> [To do]:
Report how many lines in the data below hold "surface", with no other words.

> [Extracted records]:
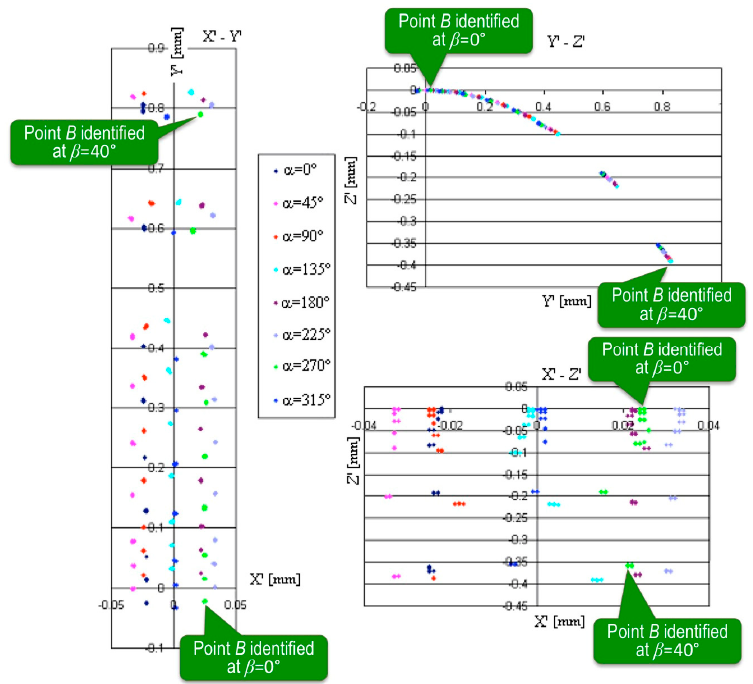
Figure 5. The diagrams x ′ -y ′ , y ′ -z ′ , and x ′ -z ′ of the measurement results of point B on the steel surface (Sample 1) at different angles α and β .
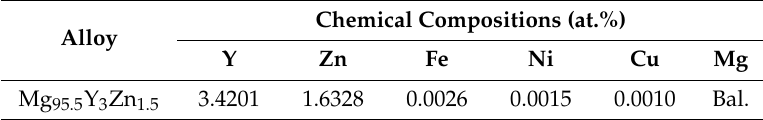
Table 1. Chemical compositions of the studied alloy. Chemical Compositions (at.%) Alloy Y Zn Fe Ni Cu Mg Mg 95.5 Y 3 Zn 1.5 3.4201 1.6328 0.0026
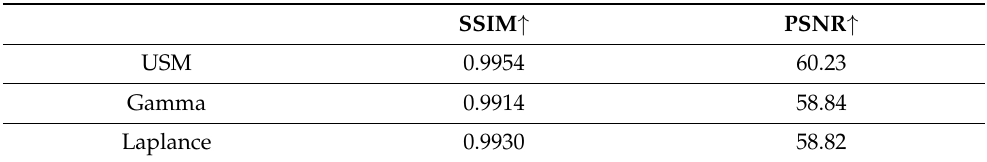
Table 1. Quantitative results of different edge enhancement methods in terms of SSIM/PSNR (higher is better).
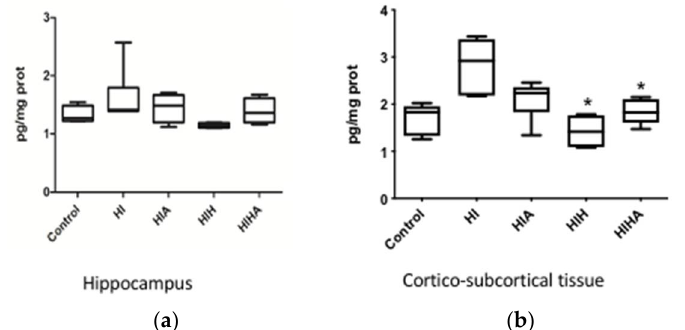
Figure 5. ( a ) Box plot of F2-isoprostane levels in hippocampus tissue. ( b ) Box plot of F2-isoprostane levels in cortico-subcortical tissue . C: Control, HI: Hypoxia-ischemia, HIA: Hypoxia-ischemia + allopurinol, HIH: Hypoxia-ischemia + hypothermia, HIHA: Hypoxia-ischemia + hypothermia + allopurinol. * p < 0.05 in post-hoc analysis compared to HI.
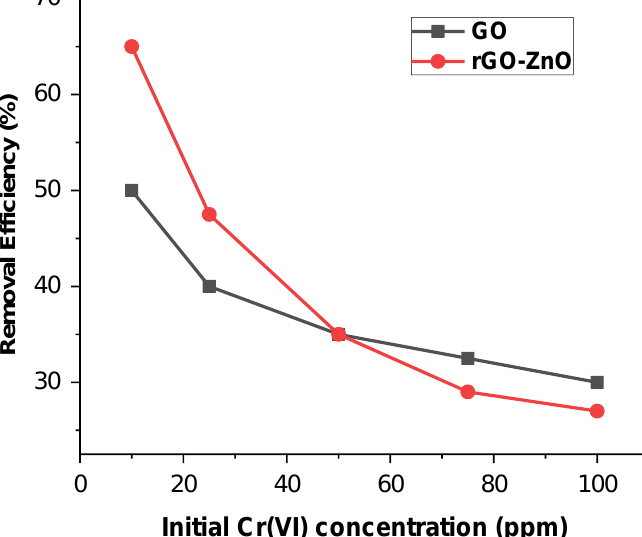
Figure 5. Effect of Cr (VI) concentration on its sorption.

--

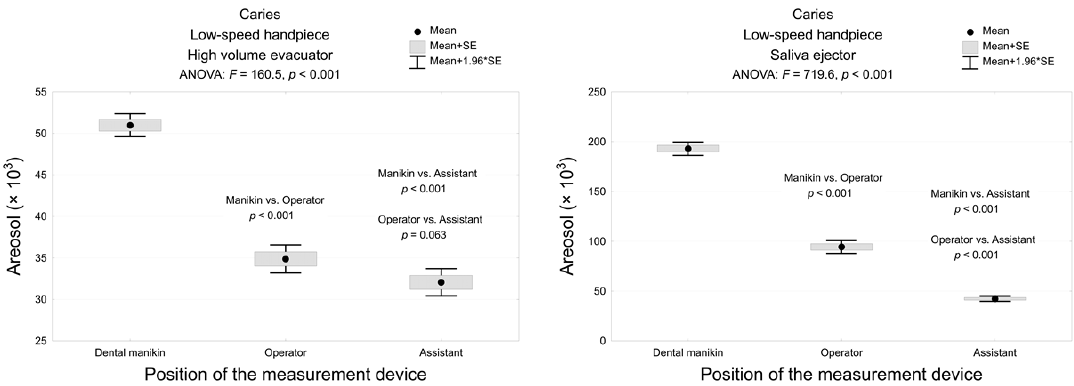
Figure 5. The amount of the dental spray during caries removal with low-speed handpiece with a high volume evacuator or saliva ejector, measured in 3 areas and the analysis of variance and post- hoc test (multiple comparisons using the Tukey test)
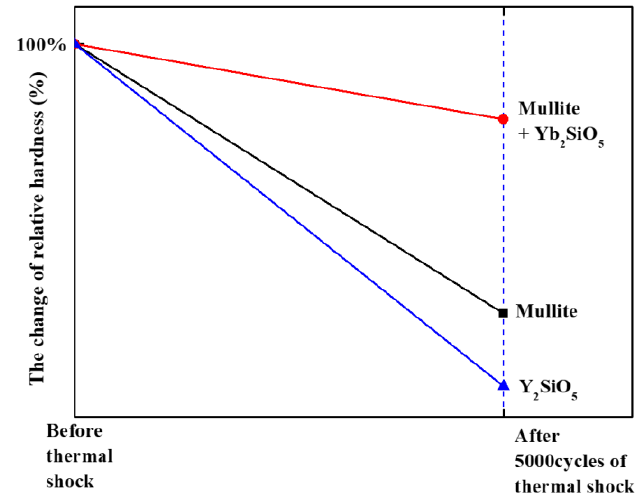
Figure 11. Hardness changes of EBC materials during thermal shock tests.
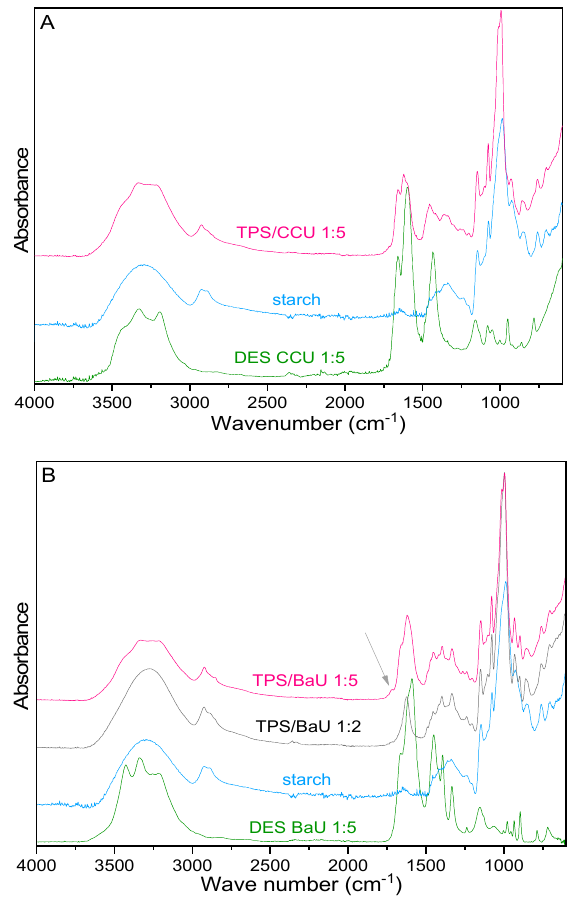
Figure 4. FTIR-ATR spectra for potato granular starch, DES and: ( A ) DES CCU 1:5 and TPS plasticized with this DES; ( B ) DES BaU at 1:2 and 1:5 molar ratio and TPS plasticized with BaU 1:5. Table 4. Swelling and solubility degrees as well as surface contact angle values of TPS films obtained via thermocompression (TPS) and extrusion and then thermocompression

...

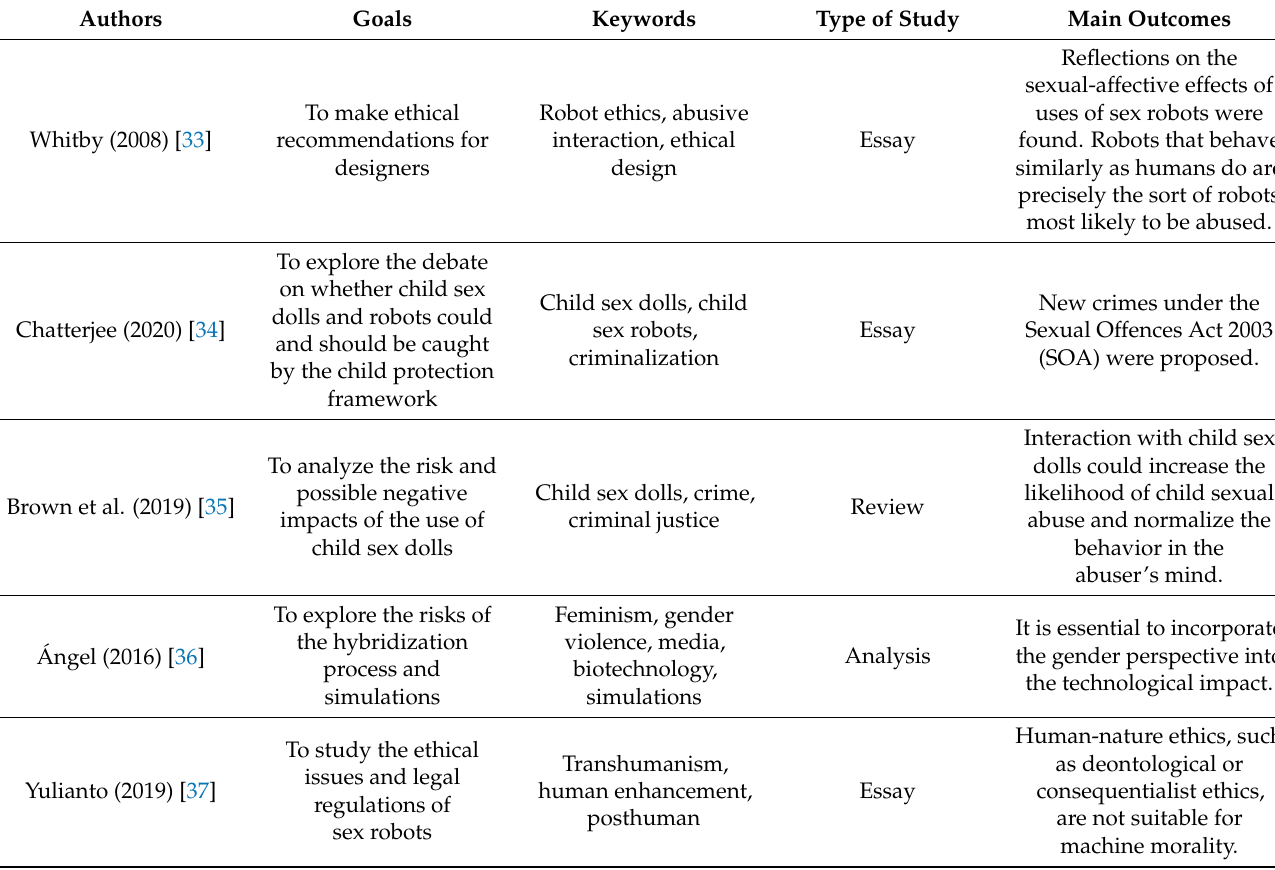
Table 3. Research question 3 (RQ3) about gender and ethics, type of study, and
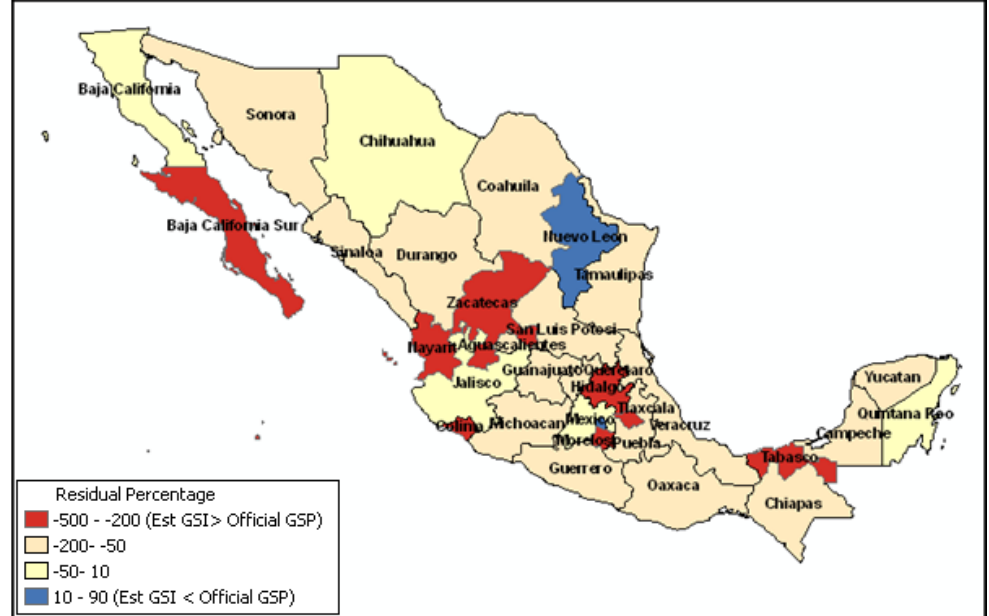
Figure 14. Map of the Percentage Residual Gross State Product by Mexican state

> [Response]:
2